Dataset records
◆ ◆ ◆

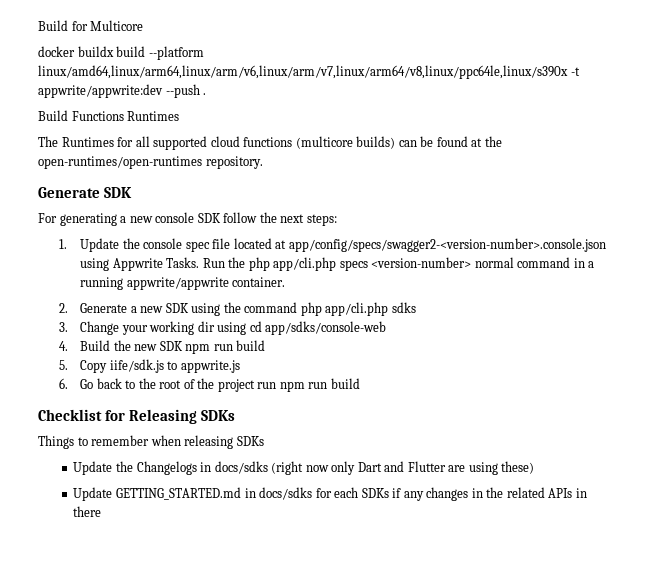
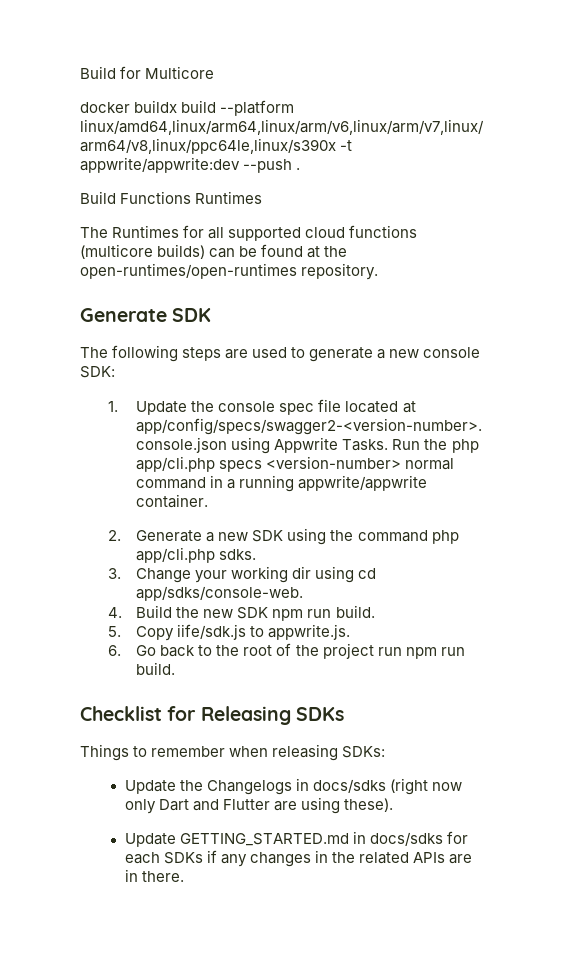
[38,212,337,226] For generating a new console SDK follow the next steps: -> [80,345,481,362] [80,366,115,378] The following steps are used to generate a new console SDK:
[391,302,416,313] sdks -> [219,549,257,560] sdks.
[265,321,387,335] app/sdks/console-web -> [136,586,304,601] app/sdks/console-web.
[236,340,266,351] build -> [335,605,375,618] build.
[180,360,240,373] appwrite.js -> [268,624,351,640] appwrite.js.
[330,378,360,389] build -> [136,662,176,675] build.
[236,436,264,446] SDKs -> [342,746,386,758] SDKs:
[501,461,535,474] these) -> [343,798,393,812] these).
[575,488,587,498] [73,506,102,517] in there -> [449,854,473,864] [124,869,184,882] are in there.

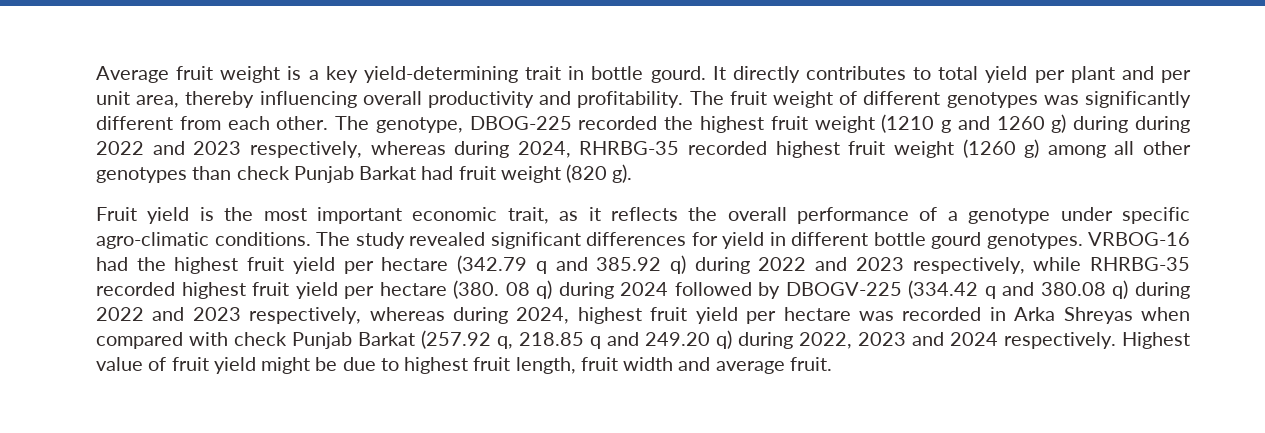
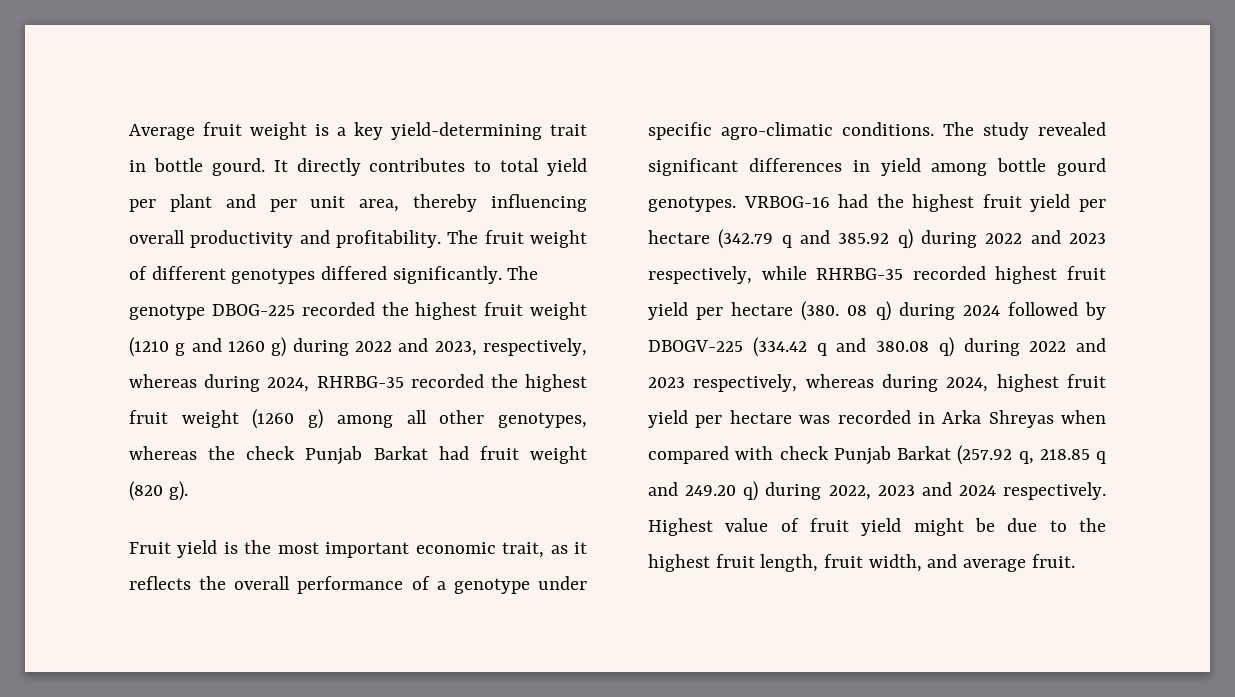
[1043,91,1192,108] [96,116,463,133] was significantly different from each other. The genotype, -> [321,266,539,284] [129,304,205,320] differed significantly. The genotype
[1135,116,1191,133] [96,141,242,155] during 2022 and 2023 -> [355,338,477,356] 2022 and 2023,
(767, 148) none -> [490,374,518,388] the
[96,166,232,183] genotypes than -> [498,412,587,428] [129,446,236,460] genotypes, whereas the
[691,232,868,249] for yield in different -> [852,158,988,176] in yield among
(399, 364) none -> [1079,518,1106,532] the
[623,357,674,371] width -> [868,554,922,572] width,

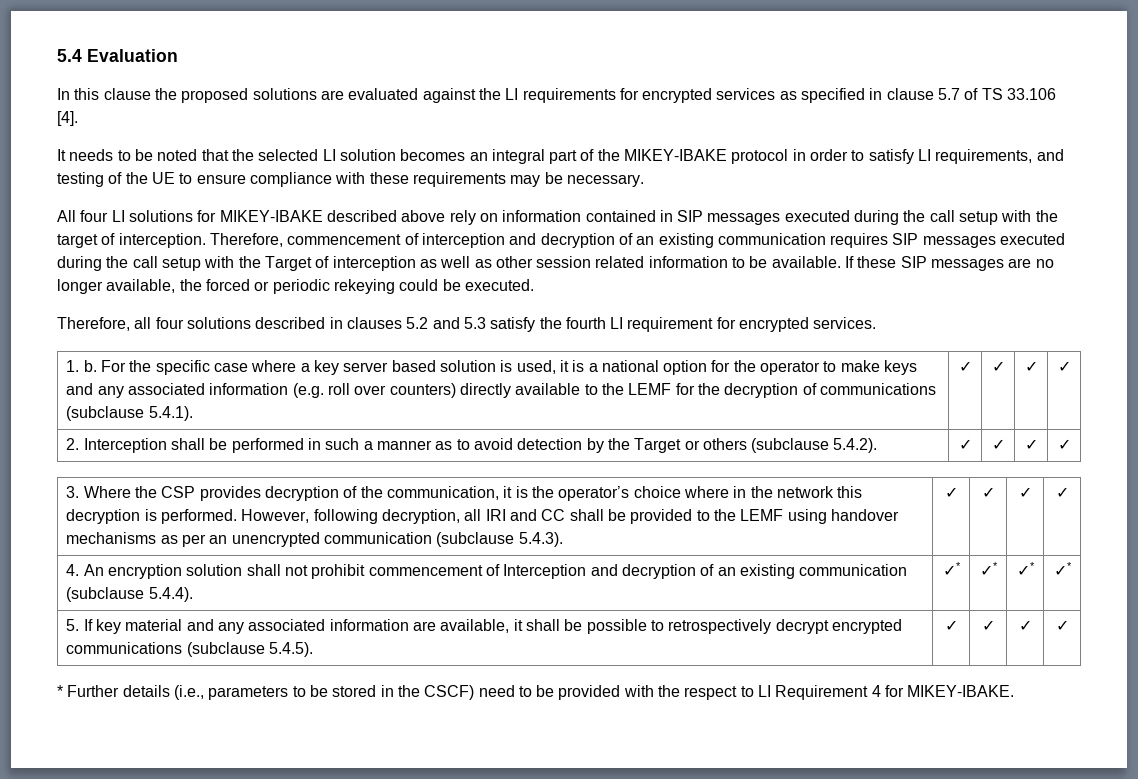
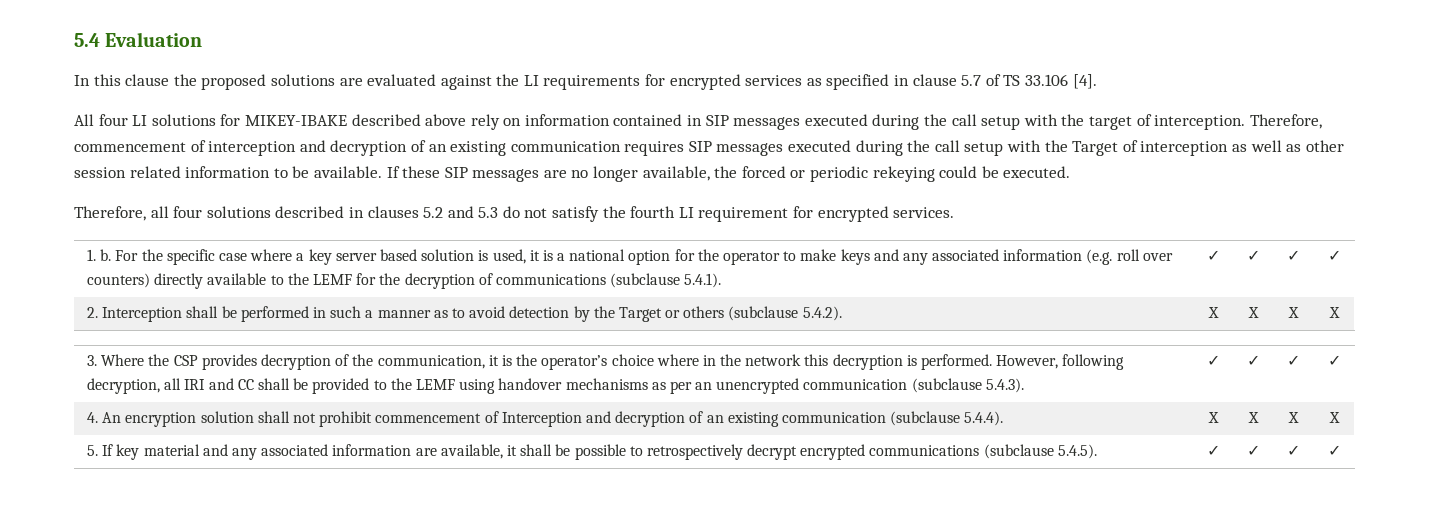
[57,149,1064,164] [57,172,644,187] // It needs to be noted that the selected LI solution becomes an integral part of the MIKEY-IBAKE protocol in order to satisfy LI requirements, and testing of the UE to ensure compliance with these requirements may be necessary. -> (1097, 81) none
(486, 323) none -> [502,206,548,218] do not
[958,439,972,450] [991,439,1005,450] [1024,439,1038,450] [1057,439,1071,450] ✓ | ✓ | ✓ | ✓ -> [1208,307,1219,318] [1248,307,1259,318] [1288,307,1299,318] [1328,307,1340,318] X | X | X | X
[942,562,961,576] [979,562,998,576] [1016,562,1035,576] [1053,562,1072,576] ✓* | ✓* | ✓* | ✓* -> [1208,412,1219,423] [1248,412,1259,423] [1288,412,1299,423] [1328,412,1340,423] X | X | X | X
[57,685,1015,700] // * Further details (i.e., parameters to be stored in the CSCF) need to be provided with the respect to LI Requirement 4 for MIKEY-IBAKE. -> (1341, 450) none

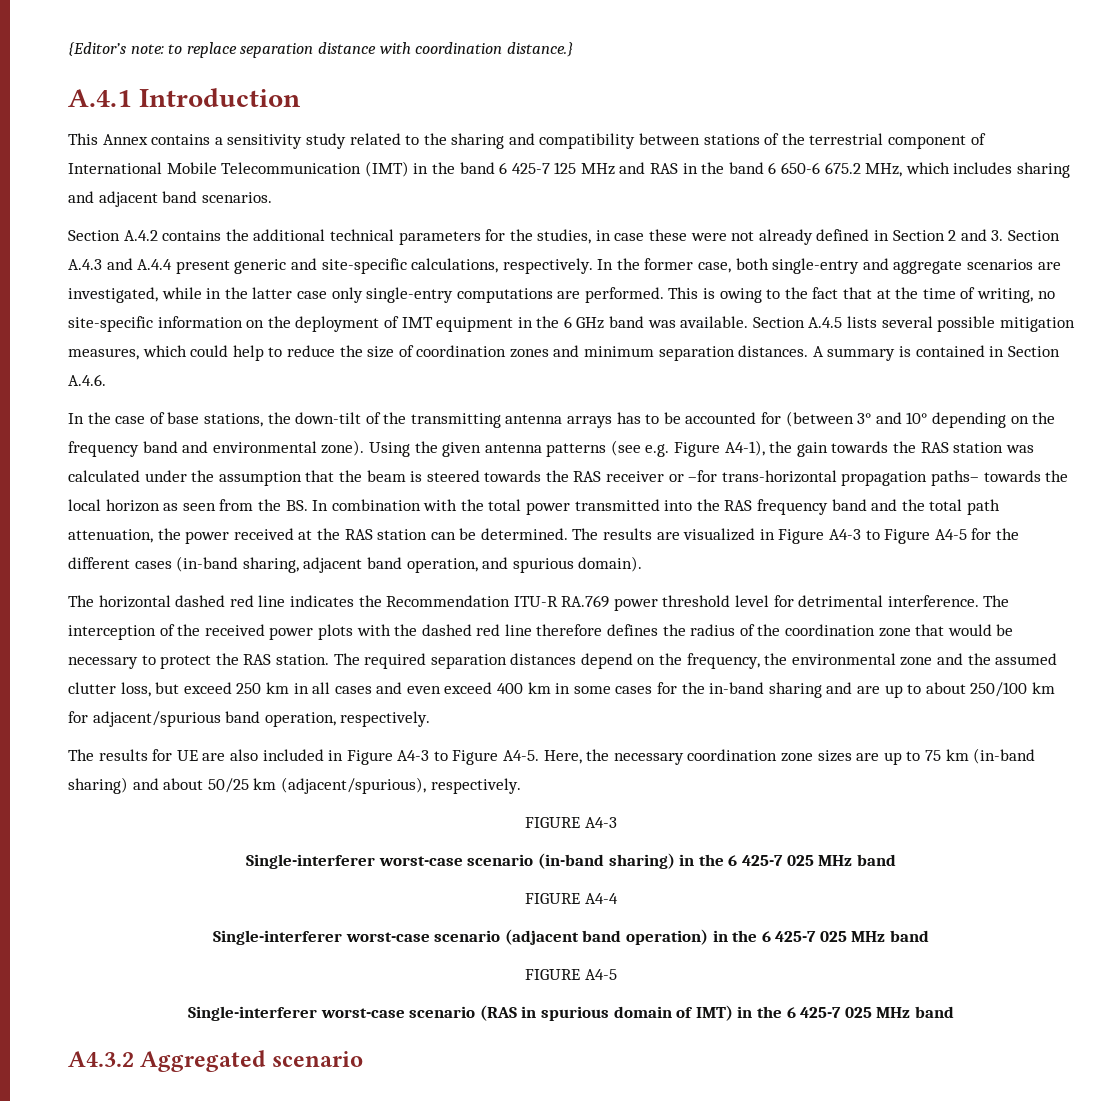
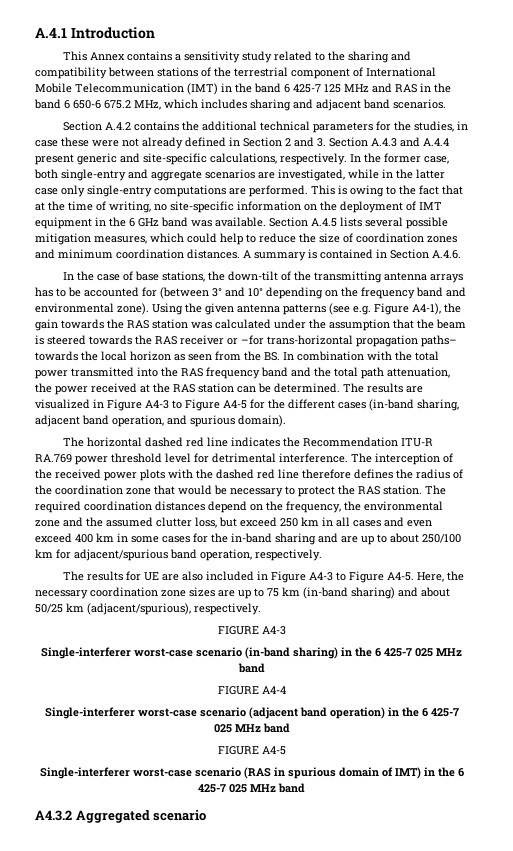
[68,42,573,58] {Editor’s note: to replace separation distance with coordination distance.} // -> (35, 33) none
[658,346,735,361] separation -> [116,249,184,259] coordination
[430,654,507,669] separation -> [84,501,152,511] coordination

◆ ◆ ◆

## Task description
Take the entries above and copy exactly the lines starting at the one with "[96,166,232,183] genotypes than" and ending at the one with "(486, 323) none -> [502,206,548,218] do not"; nothing outside that span, and no pictures.

## Written answer
[96,166,232,183] genotypes than -> [498,412,587,428] [129,446,236,460] genotypes, whereas the
[691,232,868,249] for yield in different -> [852,158,988,176] in yield among
(399, 364) none -> [1079,518,1106,532] the
[623,357,674,371] width -> [868,554,922,572] width,

[57,149,1064,164] [57,172,644,187] // It needs to be noted that the selected LI solution becomes an integral part of the MIKEY-IBAKE protocol in order to satisfy LI requirements, and testing of the UE to ensure compliance with these requirements may be necessary. -> (1097, 81) none
(486, 323) none -> [502,206,548,218] do not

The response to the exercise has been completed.